Predicting the impact of social networks
March 20, 2017
UD’s Xiao Fang uses analytics to understand, predict social media interactions
If you’ve ever bought an item that a celebrity recommended on Twitter or been persuaded by a discussion with a Facebook friend, you know that social media can impact your behavior and opinions. But you might be surprised to know that there’s a science behind social media interactions.
“My research on social network analytics focuses on a unique phenomenon in social networks – the diffusion of adoption behavior (e.g., adoption of a product, service or opinion) from one social entity to another,” Fang said.
Fang’s work studies questions like:
• How do you predict adoption probabilities in social networks?
• How do you predict which social network users will be top persuaders?
• How do you make link recommendations within social networks?
“Solutions to these problems have direct implications in many critical real-world applications, from business (e.g., viral marketing) to politics (e.g., diffusion of political messages on Twitter),” Fang explained.
But studying social media’s impact on behaviors in the real world can present unique challenges, he said.
For example: While social influence does have an impact on decisions, Fang said, “There are also hidden factors that are key to adoption decisions.”
“Someone may see a billboard advertisement of the product when driving home, get interested and eventually purchase (i.e., adopt) the product,” he said. “Such factors are not recorded and hence hidden.
“The principal challenge for this problem thus is how to predict adoption probabilities in the presence of hidden factors that are generally unobserved.”
To address this challenge, Fang’s team developed advanced learning models using a sophisticated statistical inference method known as Bayesian inference.
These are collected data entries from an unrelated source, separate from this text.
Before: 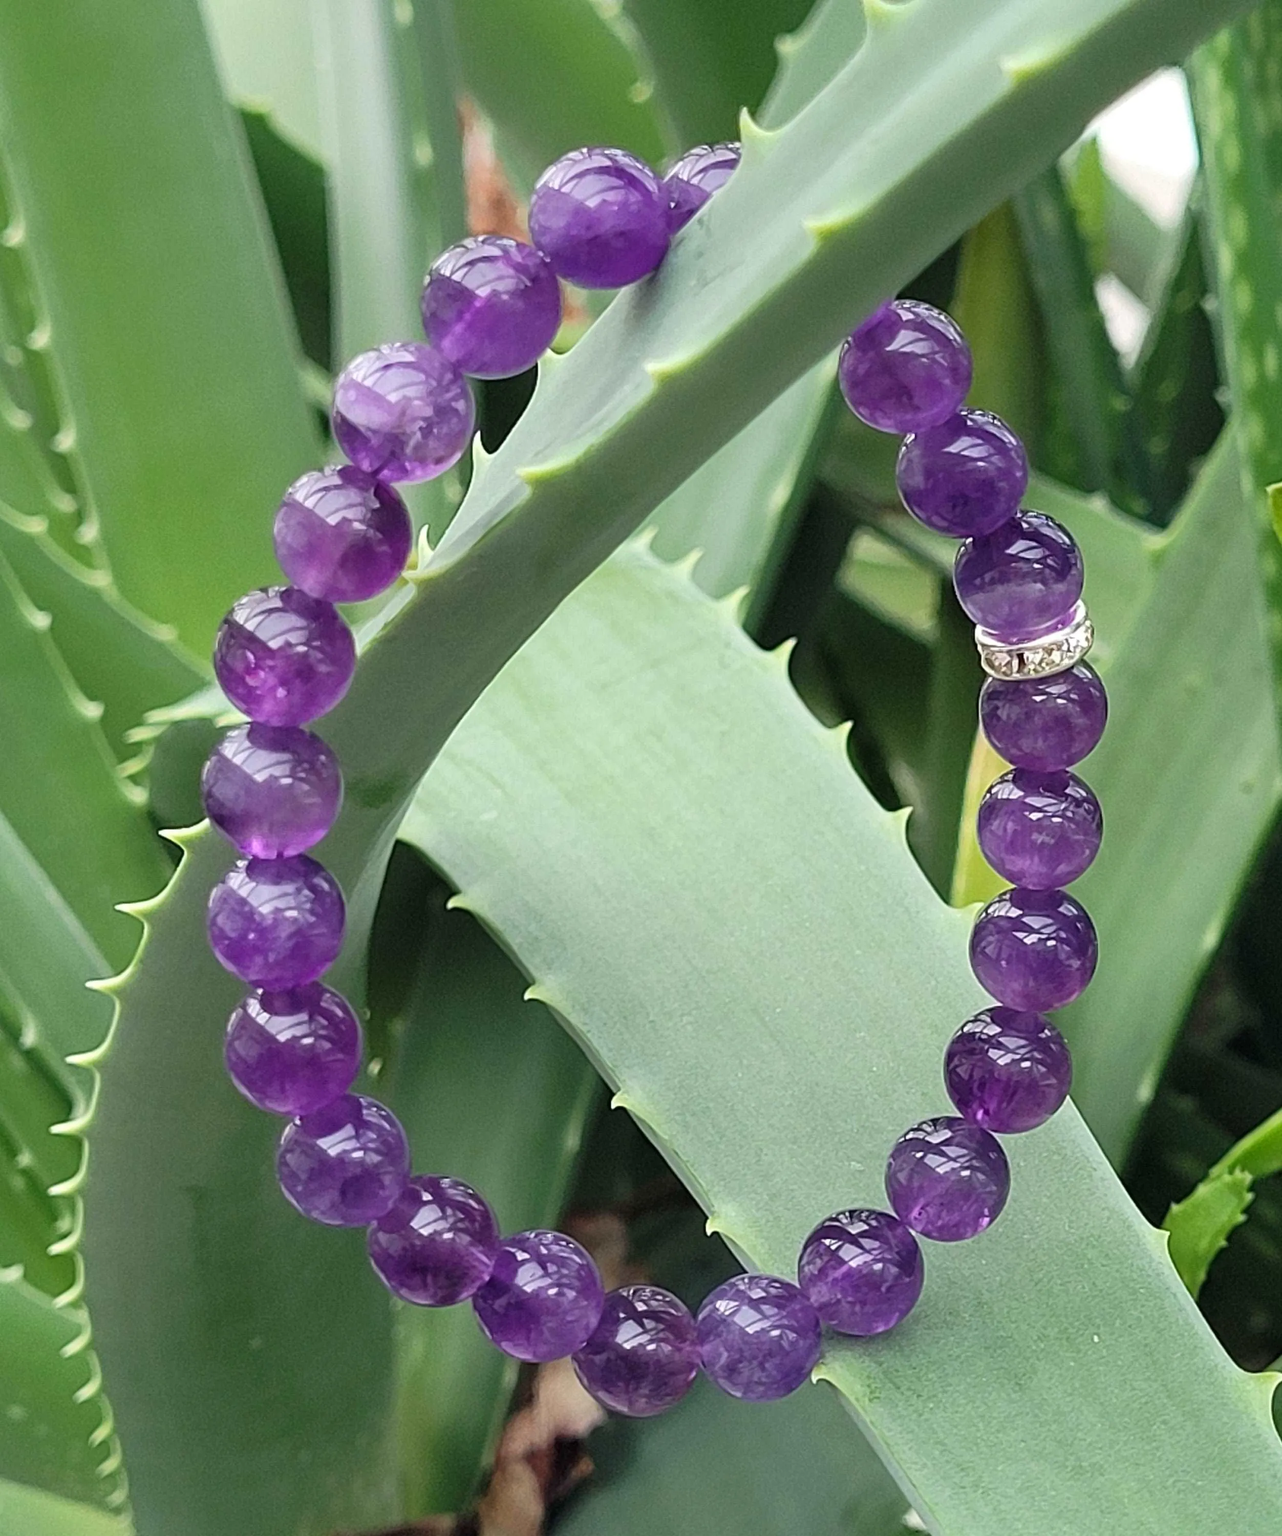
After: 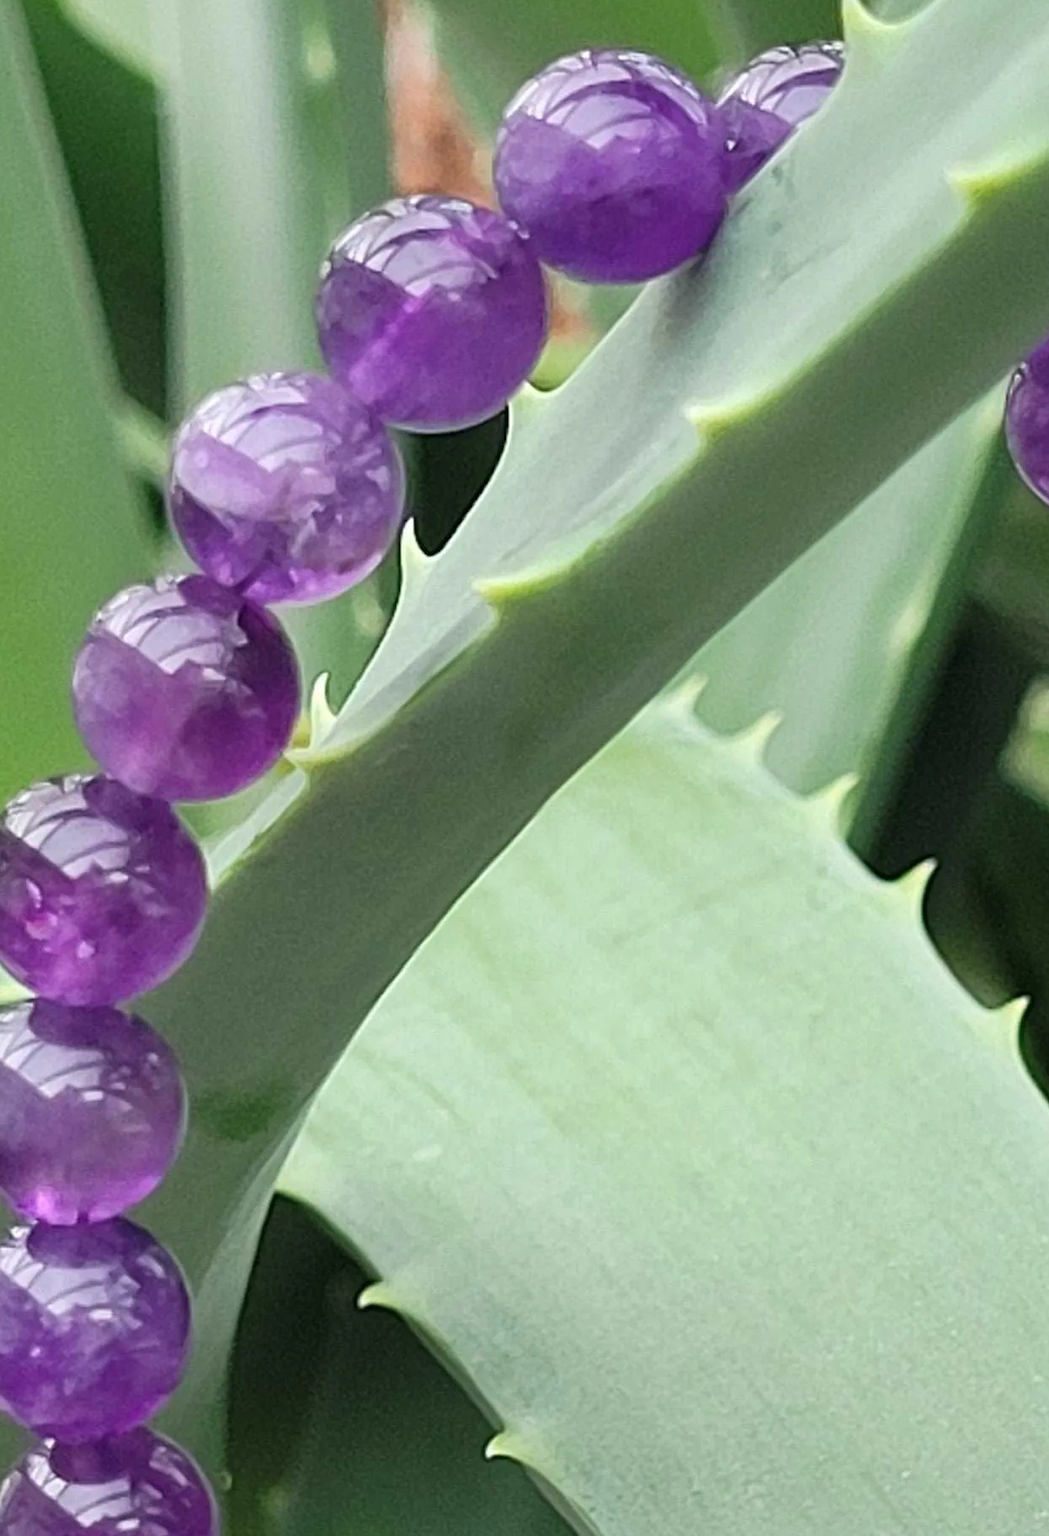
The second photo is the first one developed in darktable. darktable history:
crop: left 17.943%, top 7.658%, right 32.464%, bottom 31.756%
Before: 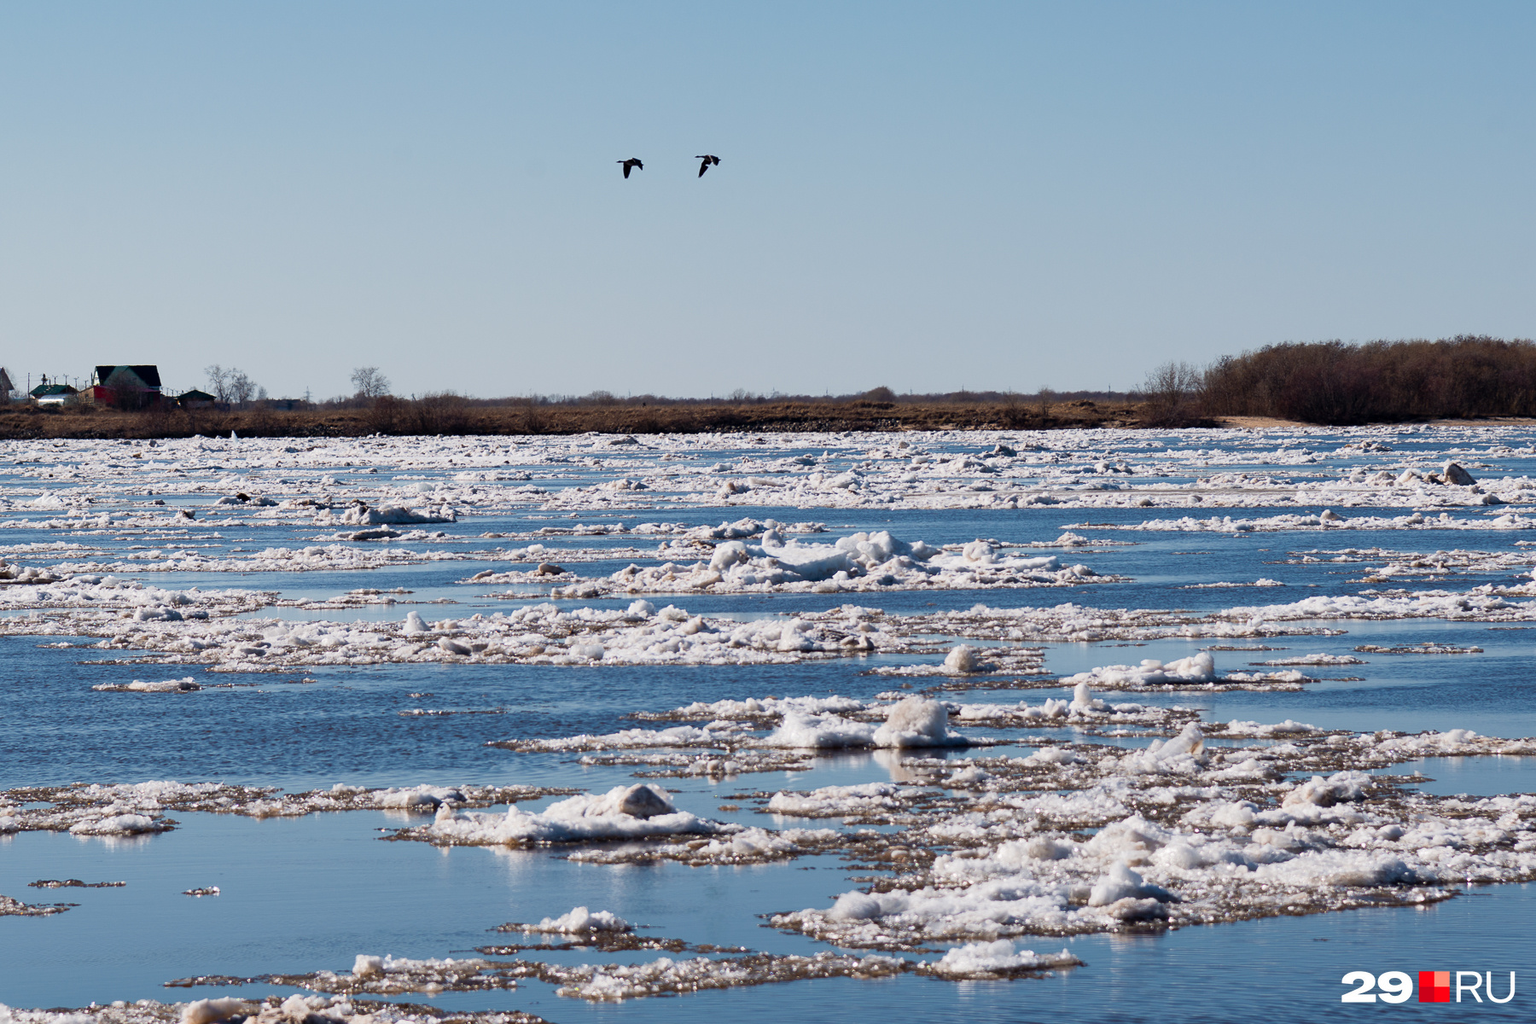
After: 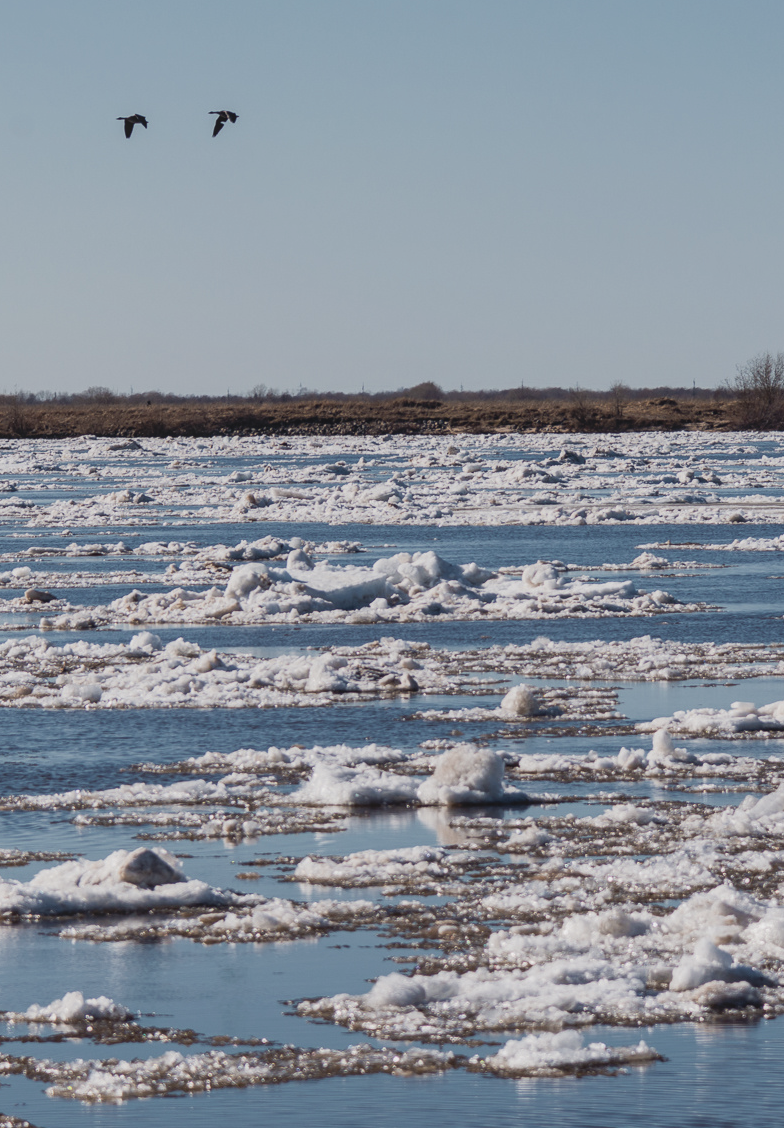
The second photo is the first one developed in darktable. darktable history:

Their experiments with real-world data lead to two interesting observations:
1. Existing methods that exclusively use social influence to predict adoption probabilities seem ineffective.
2. Hidden factors appear to play a significant role in adoption probability predictions.
And Fang’s work in this area has received notable attention and acclaim.
During his first academic year at UD’s Lerner College of Business and Economics, Fang published three articles in elite management science academic journals: MIS Quarterly and Management Science. His research has been widely featured in the media as well, including MIT Technology Review and MIT Sloan Management Review.
Fang also received the 2016 Institute for Operations Research and the Management Sciences (INFORMS) Design Science Award in recognition of “excellence in research efforts centered on the design and realization of innovative information technology artifacts.” INFORMS is the largest society in the world for professionals in the field of operations research, management science and analytics.
On receiving the INFORMS Award, Fang said, “I feel the award is the right recognition of Lerner and the Institute for Financial Services Analytics’ strength in data science and business analytics, and my research endeavors in this area for almost 20 years.”